Alexander Rossi

Personal information
- Nationality: Australian
- Born: 5 July 2001 (age 24)

Sport
- Country: Australia
- Sport: Rowing

Medal record
Men's rowing
Representing Australia
U23 World Championships
| Bronze medal – third place | 2023 Plovdiv | Quad-scull |

= Alex Rossi (rower) =

Australian rower

Alexander Rossi (born 5 July 2001) is an Australian representative rower. He was a medallist at the 2023 U23 World Championships and made the Australian senior squad for the 2023 World Rowing Championships racing as Australia's single sculling entrant.

==Club and state rowing==
Rossi's was educated at Trinity College, Perth where he took up rowing. His senior club rowing has been from West Australian Rowing Club in Perth.

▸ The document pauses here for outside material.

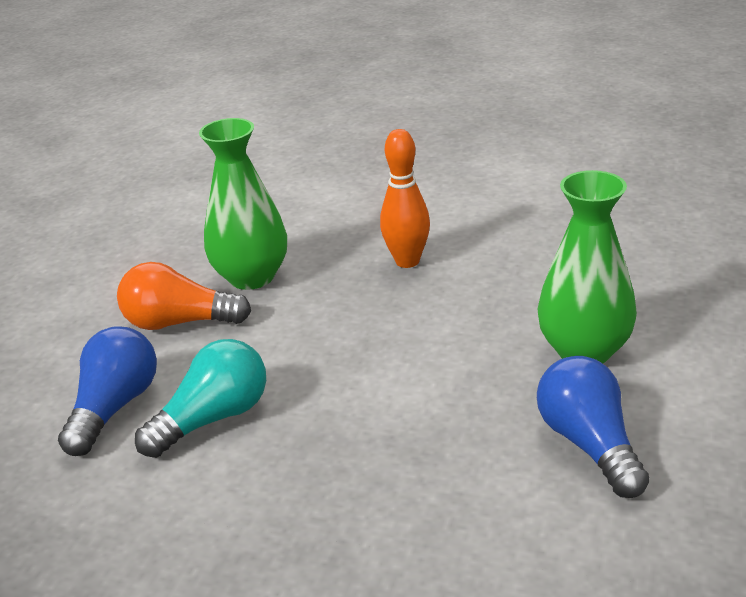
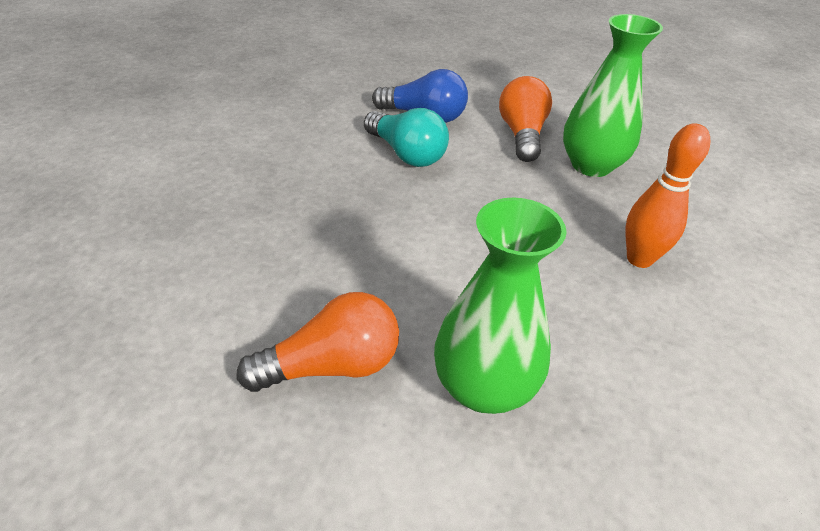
camera: 85 degrees right, 10 degrees up
blue light bulb [537,356,649,498] -> orange light bulb [237,292,399,392]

He first made West Australian state selection in the 2020 youth eight which was selected but did not race that year at the pandemic affected Interstate Regatta. In 2021 he was again selected in the West Australian youth eight which competed for the Noel Wilkinson Trophy at the Interstate Regatta within the Australian Rowing Championships. In 2022 he was selected in the Western Australian men's senior eight to contest the King's Cup - that crew took the bronze. He made another King's Cup selection for Western Australia in 2023.

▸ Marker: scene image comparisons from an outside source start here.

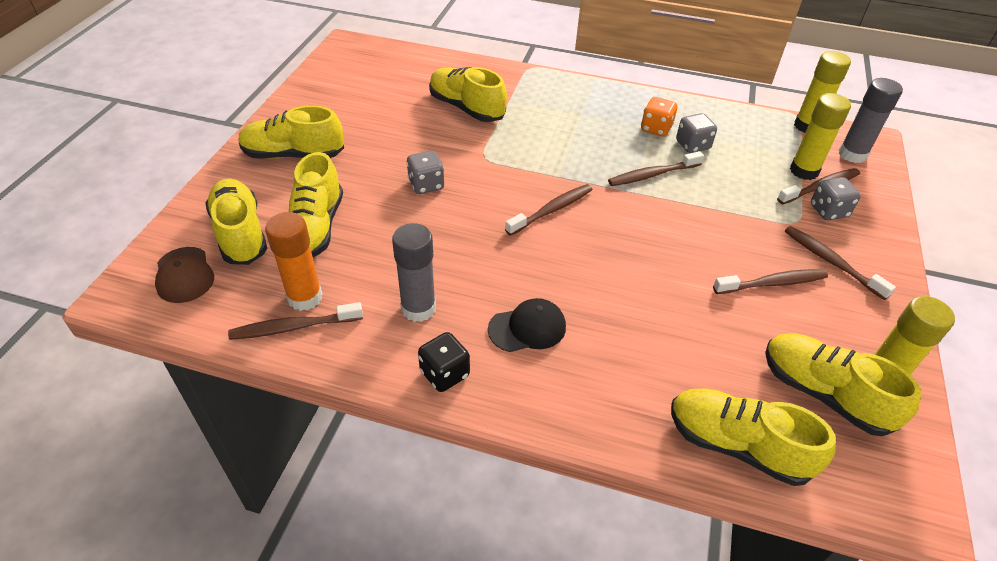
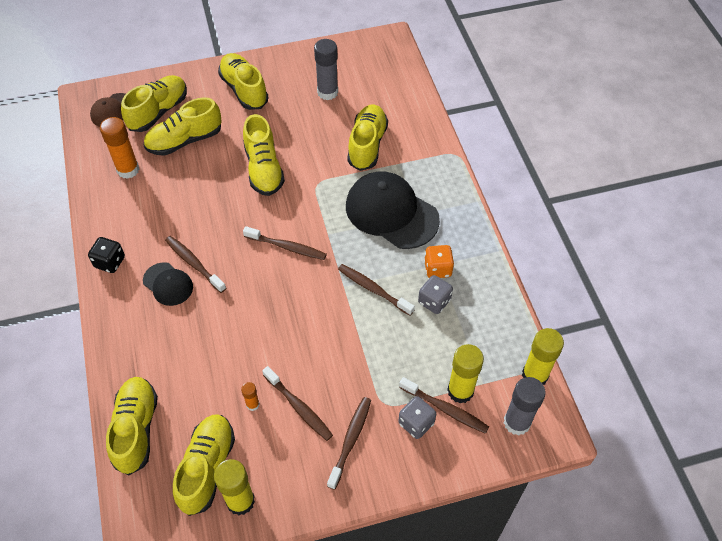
camera: 60 degrees right, 10 degrees up
brown toothbrush [228,302,363,340] -> brown toothbrush moved to [165,236,226,293]
grey glue stick [392,223,436,322] -> grey glue stick moved to [314,39,338,100]
grey dice [406,151,444,194] -> yellow shoe [243,114,285,196]
none -> orange glue stick [241,382,260,411]
none -> black cap [346,171,440,249]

==International representative rowing==
Rossi's Australian representative debut came in 2019 when he was selected in a coxed four to contest the Junior World Rowing Championships in Tokyo. They finished in fifth place.

In 2023 he was selected in the Australian U23 quad scull to contest U23 World Championships. With Rossi in the stroke seat that crew won a bronze medal. On the back of the bronze win at the U23 championships, Rossi was called in as Australia's sculling spare to the senior squad for the 2023 World Rowing Championships in Belgrade, Serbia. He was selected to contest the men's single scull. He placed third in his heat but then won his repechage to qualify for the A/B semi finals.
Ultimately he finished 3rd in C final for an overall 15th place world ranking from the regatta.